_About this exercise_
In the data, find the word "label" and copy out every line that has it.

── Records to use

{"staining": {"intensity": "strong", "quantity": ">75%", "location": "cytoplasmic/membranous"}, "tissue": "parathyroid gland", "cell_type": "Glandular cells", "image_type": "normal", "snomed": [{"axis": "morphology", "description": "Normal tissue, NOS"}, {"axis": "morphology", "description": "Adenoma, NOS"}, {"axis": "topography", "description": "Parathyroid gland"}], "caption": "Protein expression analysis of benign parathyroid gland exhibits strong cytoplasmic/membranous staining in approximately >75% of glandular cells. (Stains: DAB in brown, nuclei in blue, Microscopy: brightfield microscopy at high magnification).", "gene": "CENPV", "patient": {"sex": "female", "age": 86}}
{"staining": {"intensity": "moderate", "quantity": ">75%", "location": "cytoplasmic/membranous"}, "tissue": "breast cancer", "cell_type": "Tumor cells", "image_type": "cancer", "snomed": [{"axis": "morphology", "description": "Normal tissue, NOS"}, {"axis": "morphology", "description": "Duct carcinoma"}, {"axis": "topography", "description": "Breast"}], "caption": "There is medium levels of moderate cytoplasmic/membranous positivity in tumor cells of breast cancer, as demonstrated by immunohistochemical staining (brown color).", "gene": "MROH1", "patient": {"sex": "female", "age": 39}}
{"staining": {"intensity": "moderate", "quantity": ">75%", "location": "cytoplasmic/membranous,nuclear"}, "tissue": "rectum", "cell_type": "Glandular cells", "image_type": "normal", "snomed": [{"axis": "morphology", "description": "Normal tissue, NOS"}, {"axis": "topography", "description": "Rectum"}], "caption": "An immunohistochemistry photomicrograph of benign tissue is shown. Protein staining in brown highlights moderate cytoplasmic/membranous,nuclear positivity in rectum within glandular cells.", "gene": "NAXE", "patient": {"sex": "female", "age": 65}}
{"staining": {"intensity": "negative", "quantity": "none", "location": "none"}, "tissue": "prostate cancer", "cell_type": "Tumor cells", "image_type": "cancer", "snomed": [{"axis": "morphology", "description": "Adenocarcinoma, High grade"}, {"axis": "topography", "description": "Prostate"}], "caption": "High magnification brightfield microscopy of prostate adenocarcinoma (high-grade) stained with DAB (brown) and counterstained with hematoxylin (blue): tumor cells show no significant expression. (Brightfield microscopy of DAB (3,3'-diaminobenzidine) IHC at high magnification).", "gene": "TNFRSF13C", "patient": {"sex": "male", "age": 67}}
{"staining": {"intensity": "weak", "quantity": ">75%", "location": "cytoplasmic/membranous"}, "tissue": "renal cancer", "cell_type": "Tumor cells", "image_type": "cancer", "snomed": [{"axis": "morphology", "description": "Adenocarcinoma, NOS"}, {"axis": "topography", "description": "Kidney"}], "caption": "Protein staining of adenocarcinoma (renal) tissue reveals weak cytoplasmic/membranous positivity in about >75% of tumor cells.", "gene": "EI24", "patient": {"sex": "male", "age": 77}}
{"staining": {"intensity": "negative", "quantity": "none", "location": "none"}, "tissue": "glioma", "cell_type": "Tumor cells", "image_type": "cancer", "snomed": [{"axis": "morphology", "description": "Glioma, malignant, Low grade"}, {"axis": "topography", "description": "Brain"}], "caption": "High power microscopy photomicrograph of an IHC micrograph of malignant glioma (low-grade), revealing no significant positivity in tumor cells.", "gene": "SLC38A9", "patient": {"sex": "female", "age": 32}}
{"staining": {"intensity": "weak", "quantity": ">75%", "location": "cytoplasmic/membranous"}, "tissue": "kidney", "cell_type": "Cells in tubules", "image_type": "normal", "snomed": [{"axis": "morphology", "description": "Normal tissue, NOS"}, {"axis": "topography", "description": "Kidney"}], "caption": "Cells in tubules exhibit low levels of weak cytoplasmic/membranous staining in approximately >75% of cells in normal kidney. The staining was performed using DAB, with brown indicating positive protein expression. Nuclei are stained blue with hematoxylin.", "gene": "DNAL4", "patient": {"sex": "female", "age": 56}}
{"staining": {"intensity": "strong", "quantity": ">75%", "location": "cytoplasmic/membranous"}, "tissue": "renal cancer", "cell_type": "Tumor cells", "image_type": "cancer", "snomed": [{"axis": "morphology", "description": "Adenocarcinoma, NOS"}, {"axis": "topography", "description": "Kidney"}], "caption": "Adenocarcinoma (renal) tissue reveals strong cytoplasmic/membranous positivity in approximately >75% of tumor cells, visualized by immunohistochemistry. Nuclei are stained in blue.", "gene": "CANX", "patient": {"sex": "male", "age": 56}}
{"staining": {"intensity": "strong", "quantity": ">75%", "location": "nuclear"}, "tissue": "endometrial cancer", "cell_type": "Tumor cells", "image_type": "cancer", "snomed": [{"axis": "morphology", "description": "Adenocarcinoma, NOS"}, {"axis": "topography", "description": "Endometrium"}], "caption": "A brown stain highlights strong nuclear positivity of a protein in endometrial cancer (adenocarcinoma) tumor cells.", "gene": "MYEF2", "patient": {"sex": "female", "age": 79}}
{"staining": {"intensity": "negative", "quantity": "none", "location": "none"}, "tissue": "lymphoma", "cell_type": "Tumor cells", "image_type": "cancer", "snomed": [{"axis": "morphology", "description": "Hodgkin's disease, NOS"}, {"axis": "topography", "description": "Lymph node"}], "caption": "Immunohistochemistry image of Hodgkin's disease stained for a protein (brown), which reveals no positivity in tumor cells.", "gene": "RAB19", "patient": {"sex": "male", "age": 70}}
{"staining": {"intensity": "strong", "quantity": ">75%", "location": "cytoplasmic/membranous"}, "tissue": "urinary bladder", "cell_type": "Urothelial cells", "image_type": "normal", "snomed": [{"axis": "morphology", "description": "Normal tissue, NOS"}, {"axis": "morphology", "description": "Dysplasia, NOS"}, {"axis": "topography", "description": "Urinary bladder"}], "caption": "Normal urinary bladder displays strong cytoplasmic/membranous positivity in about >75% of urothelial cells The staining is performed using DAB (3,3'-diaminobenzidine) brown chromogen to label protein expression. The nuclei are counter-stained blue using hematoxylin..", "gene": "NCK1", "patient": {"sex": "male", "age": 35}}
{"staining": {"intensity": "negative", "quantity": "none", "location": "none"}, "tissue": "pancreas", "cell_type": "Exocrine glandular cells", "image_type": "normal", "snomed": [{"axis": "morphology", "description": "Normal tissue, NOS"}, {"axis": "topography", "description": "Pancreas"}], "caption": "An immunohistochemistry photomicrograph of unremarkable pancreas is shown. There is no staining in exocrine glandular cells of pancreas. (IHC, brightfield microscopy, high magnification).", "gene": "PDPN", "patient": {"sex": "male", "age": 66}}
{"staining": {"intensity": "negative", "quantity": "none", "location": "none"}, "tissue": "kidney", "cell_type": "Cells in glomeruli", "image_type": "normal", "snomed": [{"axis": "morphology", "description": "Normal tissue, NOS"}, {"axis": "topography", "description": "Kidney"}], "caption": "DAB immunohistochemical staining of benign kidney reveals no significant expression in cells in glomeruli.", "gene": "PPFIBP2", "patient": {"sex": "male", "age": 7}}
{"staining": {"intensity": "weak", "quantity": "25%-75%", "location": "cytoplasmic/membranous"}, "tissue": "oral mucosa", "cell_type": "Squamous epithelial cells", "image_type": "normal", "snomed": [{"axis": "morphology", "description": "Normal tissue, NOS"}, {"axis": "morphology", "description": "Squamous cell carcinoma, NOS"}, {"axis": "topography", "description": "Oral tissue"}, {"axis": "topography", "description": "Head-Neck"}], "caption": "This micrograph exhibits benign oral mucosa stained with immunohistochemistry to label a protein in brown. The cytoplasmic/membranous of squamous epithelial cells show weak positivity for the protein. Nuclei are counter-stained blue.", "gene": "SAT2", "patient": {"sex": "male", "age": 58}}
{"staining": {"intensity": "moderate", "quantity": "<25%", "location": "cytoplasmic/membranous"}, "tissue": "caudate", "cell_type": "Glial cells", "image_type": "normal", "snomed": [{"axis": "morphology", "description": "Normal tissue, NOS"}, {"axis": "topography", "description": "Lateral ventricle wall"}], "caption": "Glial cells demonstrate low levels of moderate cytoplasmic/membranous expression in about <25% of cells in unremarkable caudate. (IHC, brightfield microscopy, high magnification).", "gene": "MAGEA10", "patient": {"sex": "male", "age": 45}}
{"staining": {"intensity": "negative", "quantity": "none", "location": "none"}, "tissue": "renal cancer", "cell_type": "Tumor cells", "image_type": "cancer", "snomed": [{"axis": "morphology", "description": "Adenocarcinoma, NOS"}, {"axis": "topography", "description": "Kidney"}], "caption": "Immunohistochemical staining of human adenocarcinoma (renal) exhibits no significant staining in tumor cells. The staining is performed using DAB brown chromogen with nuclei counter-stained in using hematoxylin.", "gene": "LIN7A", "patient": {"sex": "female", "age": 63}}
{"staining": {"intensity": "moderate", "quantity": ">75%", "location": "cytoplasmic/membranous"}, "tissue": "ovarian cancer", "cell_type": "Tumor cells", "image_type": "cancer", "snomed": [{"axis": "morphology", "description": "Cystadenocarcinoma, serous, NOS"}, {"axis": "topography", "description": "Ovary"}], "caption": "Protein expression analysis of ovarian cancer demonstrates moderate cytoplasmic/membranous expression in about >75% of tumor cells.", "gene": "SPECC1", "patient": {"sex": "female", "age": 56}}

────

_Result below_
{"staining": {"intensity": "strong", "quantity": ">75%", "location": "cytoplasmic/membranous"}, "tissue": "urinary bladder", "cell_type": "Urothelial cells", "image_type": "normal", "snomed": [{"axis": "morphology", "description": "Normal tissue, NOS"}, {"axis": "morphology", "description": "Dysplasia, NOS"}, {"axis": "topography", "description": "Urinary bladder"}], "caption": "Normal urinary bladder displays strong cytoplasmic/membranous positivity in about >75% of urothelial cells The staining is performed using DAB (3,3'-diaminobenzidine) brown chromogen to label protein expression. The nuclei are counter-stained blue using hematoxylin..", "gene": "NCK1", "patient": {"sex": "male", "age": 35}}
{"staining": {"intensity": "weak", "quantity": "25%-75%", "location": "cytoplasmic/membranous"}, "tissue": "oral mucosa", "cell_type": "Squamous epithelial cells", "image_type": "normal", "snomed": [{"axis": "morphology", "description": "Normal tissue, NOS"}, {"axis": "morphology", "description": "Squamous cell carcinoma, NOS"}, {"axis": "topography", "description": "Oral tissue"}, {"axis": "topography", "description": "Head-Neck"}], "caption": "This micrograph exhibits benign oral mucosa stained with immunohistochemistry to label a protein in brown. The cytoplasmic/membranous of squamous epithelial cells show weak positivity for the protein. Nuclei are counter-stained blue.", "gene": "SAT2", "patient": {"sex": "male", "age": 58}}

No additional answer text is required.